Top of Supplied passage

4. Then I remembered that I didn't backup some of my data from partition D.
So. My mission is to restore my data and maybe fix the hdd. Any suggestions/comments?
February 11th, 2015, 19:48
seagate, WD, Samsung.... ,cual es??
February 11th, 2015, 21:47
try partition find and mount, a free util to mount partitions.
February 12th, 2015, 3:08
colanco wrote:seagate, WD, Samsung.... ,cual es??
WD if that matters.
try partition find and mount, a free util to mount partitions.
Let's say I've got my data back... Do you have any ideas how can I fix the hdd?
February 12th, 2015, 3:32
With many bad sectors the scan will likely hang.
May want to image/clone the drive first. And with software tools won't be easy.
February 12th, 2015, 3:58
you can upload the s.m.a.r.t status of the drive here, so someone can advise you accordingly.
if your drive has errors/bad sectors, you must clone this drive to another drive or create image file and run software against the clone/image.
if only the first 150 mb is erased, there are very good chances to restore data from D partition.
approximate position of partition (Windows 7)
C Partition @ Sector 2048 (already gone)
D Partition @ Sector 104857600 +/-
good luck
February 12th, 2015, 5:47
Alright, I must make it clear that I'm completely ignorant in the matters of working with hdd. A newbie, that's it.
labtech wrote:With many bad sectors the scan will likely hang.
May want to image/clone the drive first. And with software tools won't be easy.
So I need 500 Gb of free space on some drive, right? Or will it copy only data from the hdd?
you can upload the s.m.a.r.t status of the drive here, so someone can advise you accordingly.
if your drive has errors/bad sectors, you must clone this drive to another drive or create image file and run software against the clone/image.
if only the first 150 mb is erased, there are very good chances to restore data from D partition.
approximate position of partition (Windows 7)
C Partition @ Sector 2048 (already gone)
D Partition @ Sector 104857600 +/-
good luck
How do I get s.m.a.r.t. status?
Yes, drive have over 600 errors accordingly to MHDD scan.
And thank you.
P.S. Partition Find and Mount failed to find any partitions.

Bottom of Supplied passage
Top of Stored data

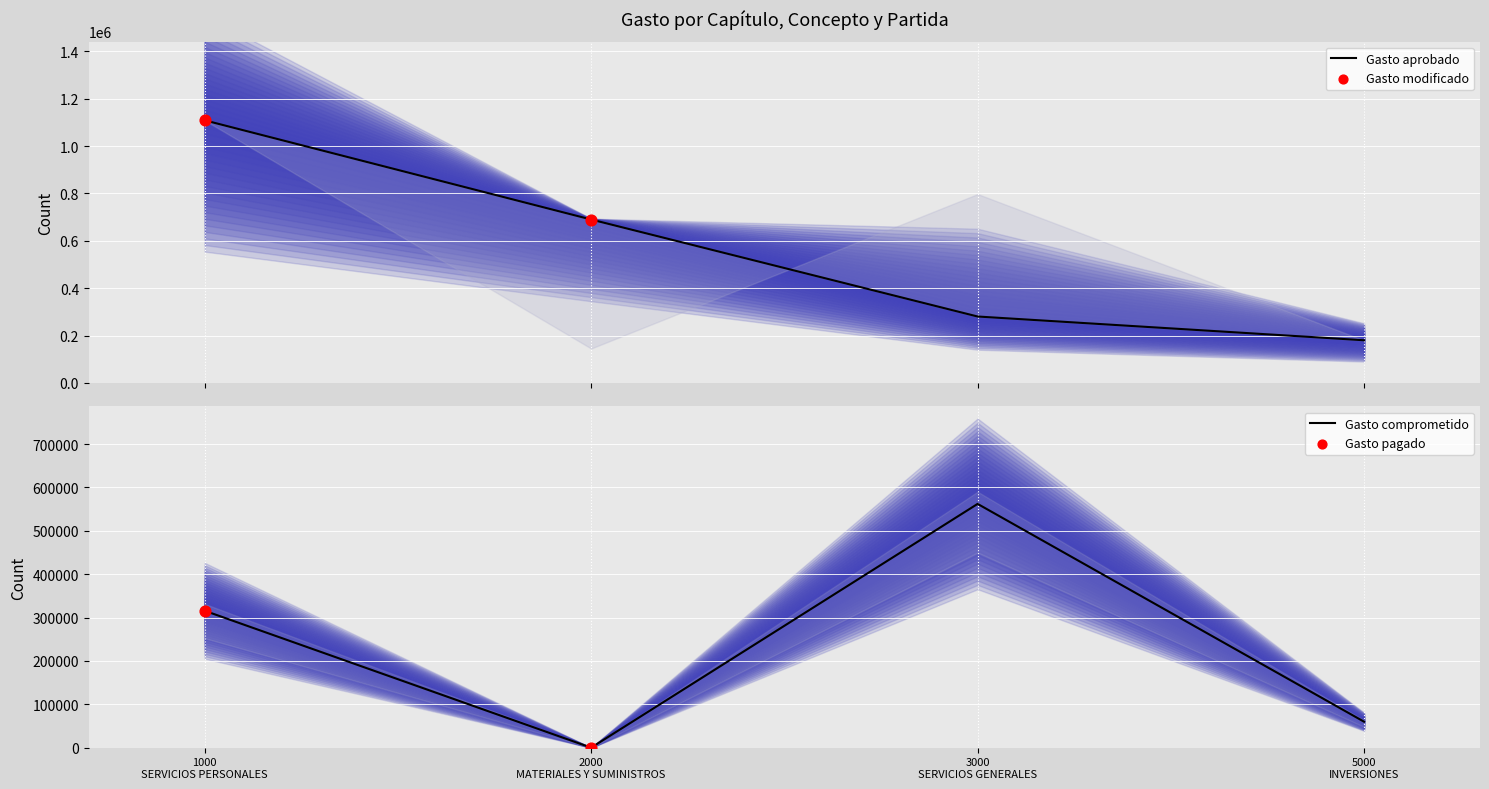

Which series contains the lowest Y value?

Gasto comprometido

Bottom of Stored data

Directions for this task: Transcribe the stretch of the hard drive recovery thread from "February 11th, 2015, 21:47" through "wrote:seagate, WD, Samsung.... ,cual es??". Work only from the hard drive recovery thread.

Solution to this task:
February 11th, 2015, 21:47
try partition find and mount, a free util to mount partitions.
February 12th, 2015, 3:08
colanco wrote:seagate, WD, Samsung.... ,cual es??